[People photos with keypoints]
*** Block opens ***

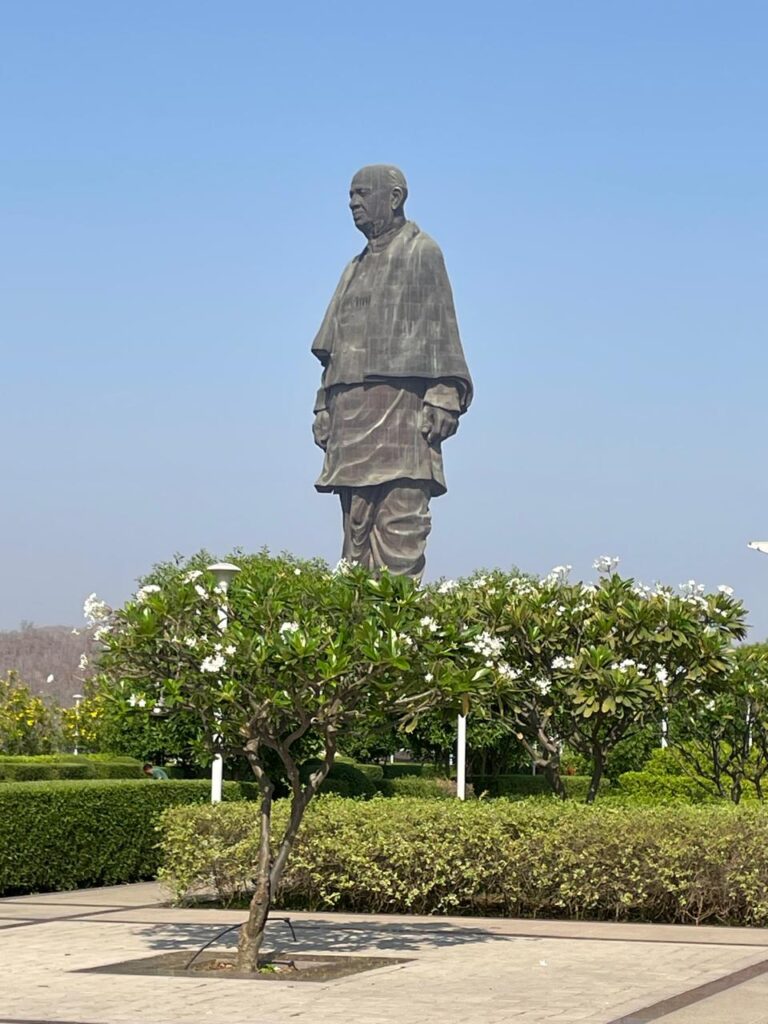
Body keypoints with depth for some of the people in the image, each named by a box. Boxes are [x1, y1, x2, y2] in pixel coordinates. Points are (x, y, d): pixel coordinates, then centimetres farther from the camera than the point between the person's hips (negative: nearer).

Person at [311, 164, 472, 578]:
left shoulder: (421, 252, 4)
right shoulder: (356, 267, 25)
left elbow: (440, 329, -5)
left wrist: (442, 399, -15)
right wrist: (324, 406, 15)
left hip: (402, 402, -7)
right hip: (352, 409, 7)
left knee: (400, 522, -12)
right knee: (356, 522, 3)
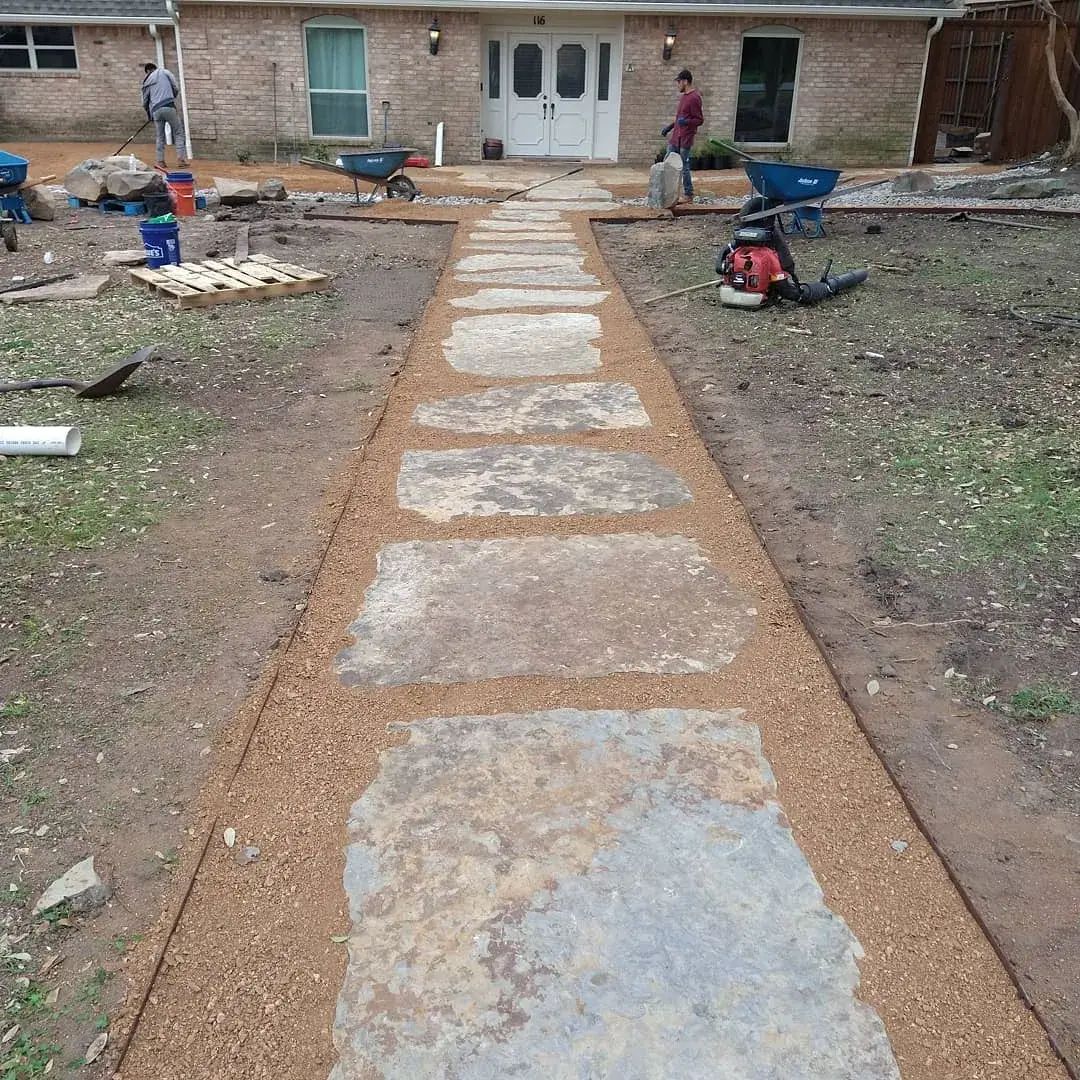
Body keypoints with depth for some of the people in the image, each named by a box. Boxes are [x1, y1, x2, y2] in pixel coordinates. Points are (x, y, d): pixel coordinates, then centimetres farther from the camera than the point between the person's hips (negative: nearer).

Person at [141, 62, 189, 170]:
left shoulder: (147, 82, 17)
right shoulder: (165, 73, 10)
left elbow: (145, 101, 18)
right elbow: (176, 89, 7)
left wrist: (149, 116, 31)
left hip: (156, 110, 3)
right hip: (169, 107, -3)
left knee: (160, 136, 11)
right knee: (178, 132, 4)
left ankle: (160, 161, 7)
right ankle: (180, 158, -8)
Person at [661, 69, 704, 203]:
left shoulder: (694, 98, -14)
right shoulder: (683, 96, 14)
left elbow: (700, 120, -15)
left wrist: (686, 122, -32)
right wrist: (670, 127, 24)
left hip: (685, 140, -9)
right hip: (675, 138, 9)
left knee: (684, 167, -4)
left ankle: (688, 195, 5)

*** Block closes ***

Exercise requirements: Edit the records from the line containing "right shoulder: (683, 96, 14)" through the end, swapping "wrist" for "hand" and leaving everything else as is. Return only those lines.

Written response:
right shoulder: (683, 96, 14)
left elbow: (700, 120, -15)
left hand: (686, 122, -32)
right hand: (670, 127, 24)
left hip: (685, 140, -9)
right hip: (675, 138, 9)
left knee: (684, 167, -4)
left ankle: (688, 195, 5)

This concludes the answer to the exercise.